--- Task to carry out ---
Gather every line in the records below that contains the word "Offset".

··· Supplied material

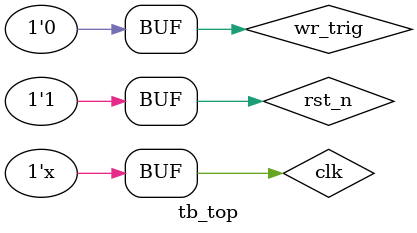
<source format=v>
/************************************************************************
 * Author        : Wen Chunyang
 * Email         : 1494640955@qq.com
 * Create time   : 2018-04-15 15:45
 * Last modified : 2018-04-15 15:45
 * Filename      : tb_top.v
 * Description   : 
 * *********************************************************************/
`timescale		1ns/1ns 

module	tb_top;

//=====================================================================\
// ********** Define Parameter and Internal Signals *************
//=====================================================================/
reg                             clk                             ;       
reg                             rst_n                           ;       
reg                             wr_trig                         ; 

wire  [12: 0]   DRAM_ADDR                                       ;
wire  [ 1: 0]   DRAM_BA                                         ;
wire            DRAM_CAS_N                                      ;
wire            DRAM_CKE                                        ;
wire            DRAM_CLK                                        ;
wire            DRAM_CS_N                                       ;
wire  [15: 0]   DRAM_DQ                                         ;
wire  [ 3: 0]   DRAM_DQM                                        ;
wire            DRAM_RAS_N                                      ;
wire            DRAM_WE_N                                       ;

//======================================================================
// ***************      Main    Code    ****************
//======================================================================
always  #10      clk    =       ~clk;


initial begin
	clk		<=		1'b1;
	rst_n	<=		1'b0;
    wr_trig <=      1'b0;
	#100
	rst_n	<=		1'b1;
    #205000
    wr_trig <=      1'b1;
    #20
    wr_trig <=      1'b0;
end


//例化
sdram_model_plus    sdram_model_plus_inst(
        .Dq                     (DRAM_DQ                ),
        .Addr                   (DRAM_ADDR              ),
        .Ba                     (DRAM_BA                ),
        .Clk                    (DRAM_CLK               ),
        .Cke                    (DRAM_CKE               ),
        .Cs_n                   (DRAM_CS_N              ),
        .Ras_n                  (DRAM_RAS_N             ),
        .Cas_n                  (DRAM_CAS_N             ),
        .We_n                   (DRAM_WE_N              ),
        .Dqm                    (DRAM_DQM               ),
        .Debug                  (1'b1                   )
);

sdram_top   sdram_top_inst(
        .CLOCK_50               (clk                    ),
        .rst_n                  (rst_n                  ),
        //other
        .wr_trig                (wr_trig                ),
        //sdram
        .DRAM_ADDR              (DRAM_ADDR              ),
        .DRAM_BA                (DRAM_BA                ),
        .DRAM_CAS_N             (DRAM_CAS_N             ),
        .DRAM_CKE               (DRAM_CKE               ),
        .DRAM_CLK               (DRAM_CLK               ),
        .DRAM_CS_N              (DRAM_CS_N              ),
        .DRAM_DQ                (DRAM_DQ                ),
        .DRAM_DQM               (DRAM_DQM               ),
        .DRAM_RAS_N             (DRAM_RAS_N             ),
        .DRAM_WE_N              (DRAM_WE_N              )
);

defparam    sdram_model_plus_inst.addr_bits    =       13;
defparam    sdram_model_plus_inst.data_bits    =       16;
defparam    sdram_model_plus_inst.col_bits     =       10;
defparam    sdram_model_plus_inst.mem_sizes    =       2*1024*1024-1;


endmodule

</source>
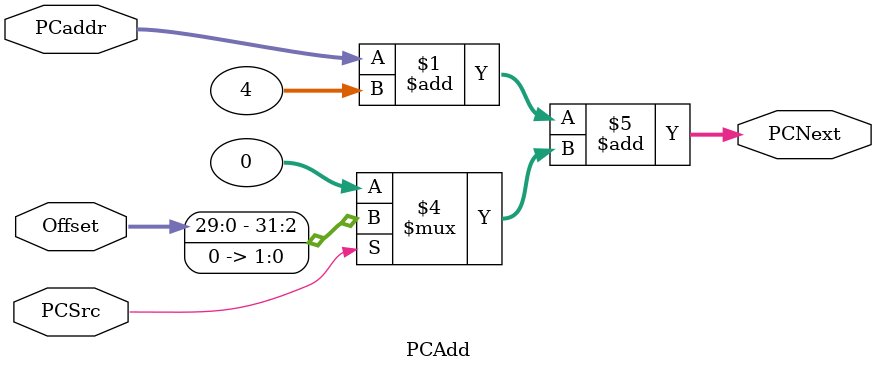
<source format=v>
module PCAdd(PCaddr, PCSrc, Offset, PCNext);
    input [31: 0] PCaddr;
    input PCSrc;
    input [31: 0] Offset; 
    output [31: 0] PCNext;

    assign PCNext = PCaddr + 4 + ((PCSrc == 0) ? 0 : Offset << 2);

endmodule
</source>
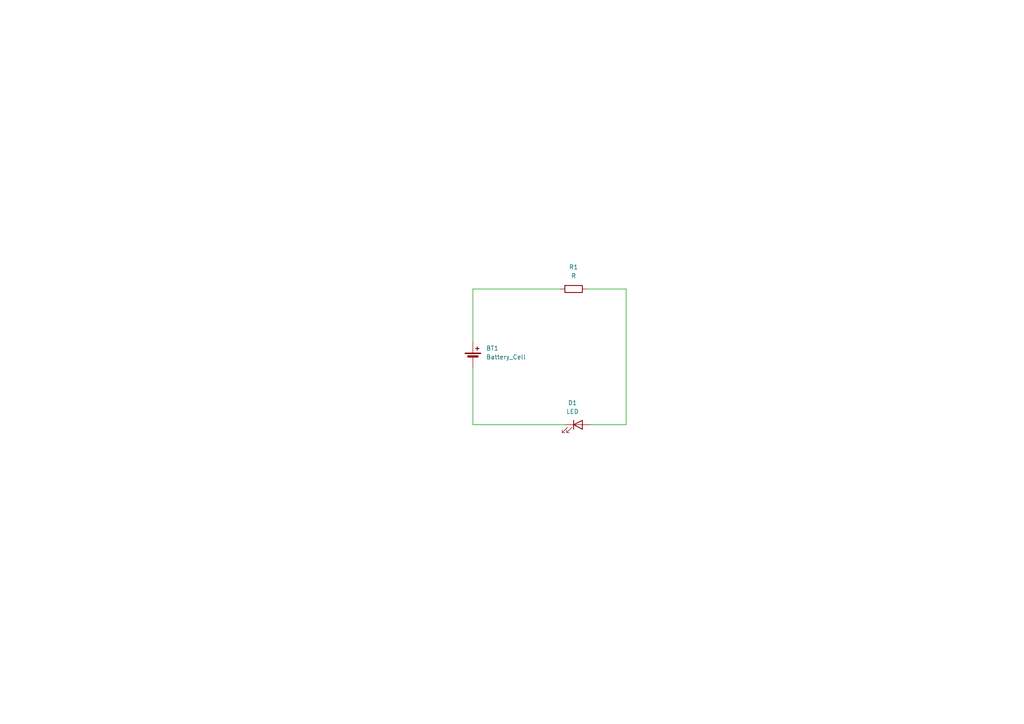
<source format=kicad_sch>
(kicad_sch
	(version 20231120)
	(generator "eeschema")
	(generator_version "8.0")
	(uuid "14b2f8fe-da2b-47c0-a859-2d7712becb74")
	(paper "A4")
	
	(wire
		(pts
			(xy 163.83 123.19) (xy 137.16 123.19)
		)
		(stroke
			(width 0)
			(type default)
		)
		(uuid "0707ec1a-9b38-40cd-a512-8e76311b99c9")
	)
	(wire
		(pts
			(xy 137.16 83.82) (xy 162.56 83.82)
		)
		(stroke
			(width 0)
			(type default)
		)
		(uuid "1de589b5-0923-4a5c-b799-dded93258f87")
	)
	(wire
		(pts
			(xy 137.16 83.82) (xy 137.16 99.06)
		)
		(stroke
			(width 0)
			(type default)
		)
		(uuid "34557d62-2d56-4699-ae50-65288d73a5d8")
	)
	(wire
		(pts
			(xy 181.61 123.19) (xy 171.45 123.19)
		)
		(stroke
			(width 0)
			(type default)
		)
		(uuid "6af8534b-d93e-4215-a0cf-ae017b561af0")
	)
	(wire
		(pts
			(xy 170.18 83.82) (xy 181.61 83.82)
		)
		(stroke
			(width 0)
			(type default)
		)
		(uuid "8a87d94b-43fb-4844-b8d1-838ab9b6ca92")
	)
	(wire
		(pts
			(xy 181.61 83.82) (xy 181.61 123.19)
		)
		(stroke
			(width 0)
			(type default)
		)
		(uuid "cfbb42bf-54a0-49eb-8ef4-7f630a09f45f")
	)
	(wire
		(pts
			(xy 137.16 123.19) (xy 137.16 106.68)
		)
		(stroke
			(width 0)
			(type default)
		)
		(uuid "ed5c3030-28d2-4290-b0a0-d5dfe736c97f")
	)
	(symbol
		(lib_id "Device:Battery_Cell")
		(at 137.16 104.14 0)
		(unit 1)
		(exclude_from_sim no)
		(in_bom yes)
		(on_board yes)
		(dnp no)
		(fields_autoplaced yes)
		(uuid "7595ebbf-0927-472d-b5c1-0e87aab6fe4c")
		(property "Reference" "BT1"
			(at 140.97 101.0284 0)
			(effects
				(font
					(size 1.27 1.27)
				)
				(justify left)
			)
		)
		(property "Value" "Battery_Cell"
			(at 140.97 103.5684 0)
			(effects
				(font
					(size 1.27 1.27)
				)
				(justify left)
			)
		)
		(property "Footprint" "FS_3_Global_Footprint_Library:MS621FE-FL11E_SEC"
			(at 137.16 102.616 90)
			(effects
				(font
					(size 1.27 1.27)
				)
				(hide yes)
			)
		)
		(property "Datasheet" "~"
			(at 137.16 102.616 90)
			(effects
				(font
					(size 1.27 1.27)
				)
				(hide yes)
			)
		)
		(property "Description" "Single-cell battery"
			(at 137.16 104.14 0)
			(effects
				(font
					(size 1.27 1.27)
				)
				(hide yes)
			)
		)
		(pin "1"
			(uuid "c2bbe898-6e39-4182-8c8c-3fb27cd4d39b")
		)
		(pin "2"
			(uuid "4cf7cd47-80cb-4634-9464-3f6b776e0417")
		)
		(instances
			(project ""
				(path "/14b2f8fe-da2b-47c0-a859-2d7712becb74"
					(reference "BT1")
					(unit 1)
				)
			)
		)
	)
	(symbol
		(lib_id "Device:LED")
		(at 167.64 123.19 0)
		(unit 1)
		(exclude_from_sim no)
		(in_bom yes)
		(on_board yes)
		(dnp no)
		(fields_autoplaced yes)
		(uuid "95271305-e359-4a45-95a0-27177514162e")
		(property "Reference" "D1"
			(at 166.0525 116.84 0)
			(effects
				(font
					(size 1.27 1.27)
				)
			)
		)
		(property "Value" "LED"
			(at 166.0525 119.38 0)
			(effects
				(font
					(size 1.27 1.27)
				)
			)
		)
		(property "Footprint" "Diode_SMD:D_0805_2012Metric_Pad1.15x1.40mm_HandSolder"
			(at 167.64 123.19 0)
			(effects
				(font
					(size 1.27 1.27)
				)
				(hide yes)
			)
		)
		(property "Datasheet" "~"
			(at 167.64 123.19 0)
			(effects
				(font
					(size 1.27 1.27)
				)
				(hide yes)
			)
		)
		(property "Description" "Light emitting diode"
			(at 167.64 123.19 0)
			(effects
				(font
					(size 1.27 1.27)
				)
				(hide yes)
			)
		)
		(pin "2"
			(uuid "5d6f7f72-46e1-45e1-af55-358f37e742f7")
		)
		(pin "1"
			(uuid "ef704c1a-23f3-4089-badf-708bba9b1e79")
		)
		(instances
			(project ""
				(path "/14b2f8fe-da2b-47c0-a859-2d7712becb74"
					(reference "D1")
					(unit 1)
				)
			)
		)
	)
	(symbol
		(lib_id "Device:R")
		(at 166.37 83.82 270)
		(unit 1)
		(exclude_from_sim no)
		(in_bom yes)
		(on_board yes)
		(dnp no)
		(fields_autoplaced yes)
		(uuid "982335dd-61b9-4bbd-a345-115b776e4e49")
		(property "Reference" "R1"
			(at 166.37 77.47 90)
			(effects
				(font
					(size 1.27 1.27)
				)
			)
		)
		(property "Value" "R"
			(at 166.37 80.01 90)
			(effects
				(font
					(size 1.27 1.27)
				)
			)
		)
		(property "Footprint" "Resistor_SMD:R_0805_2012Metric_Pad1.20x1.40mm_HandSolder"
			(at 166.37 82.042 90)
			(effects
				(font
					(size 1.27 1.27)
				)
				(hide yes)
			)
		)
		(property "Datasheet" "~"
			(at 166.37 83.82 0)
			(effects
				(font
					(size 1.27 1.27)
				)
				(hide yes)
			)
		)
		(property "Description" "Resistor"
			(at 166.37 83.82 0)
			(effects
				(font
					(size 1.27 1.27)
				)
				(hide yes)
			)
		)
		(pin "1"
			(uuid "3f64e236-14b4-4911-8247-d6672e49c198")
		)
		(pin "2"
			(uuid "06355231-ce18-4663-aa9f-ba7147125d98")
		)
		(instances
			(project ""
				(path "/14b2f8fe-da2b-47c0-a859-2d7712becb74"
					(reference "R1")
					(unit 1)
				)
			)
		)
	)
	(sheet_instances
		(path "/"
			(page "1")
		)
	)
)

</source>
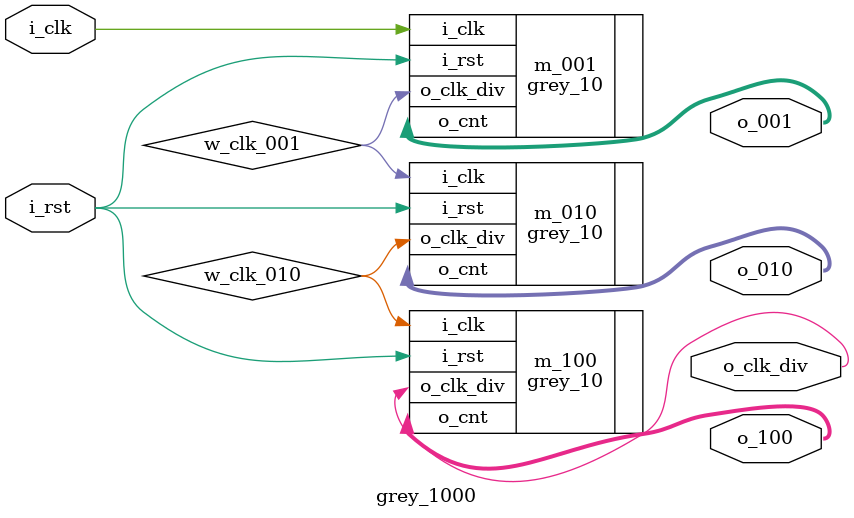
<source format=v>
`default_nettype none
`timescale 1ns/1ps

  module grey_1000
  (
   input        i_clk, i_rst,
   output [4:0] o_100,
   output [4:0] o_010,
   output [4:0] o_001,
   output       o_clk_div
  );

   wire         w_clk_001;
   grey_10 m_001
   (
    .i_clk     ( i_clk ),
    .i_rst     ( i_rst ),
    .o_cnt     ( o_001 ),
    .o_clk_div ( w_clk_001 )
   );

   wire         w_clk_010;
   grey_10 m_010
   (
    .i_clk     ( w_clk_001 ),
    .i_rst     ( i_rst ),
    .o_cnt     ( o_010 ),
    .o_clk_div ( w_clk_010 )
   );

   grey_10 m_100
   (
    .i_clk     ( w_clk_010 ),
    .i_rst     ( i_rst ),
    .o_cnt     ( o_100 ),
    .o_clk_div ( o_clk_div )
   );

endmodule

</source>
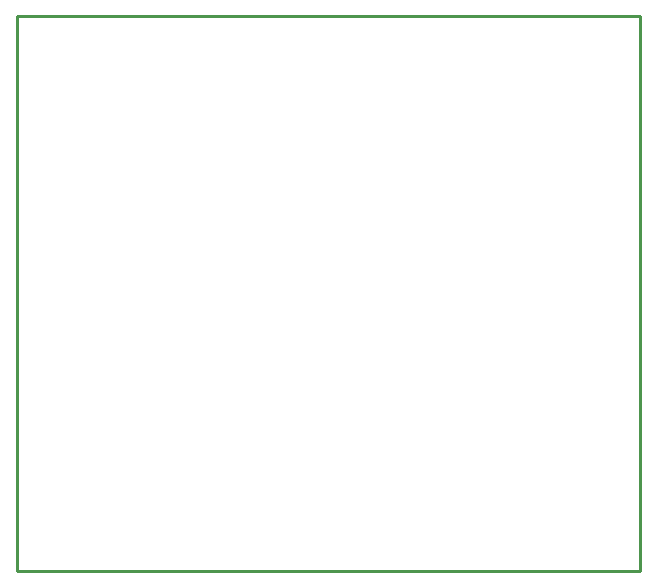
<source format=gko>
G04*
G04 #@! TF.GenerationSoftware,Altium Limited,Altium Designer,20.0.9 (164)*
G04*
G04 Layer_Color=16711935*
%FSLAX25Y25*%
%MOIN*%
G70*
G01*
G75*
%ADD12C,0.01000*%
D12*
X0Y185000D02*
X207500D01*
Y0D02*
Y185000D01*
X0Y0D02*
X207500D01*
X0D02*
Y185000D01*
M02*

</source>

······

--- Result below ---
module PCAdd(PCaddr, PCSrc, Offset, PCNext);
    input [31: 0] Offset; 
    assign PCNext = PCaddr + 4 + ((PCSrc == 0) ? 0 : Offset << 2);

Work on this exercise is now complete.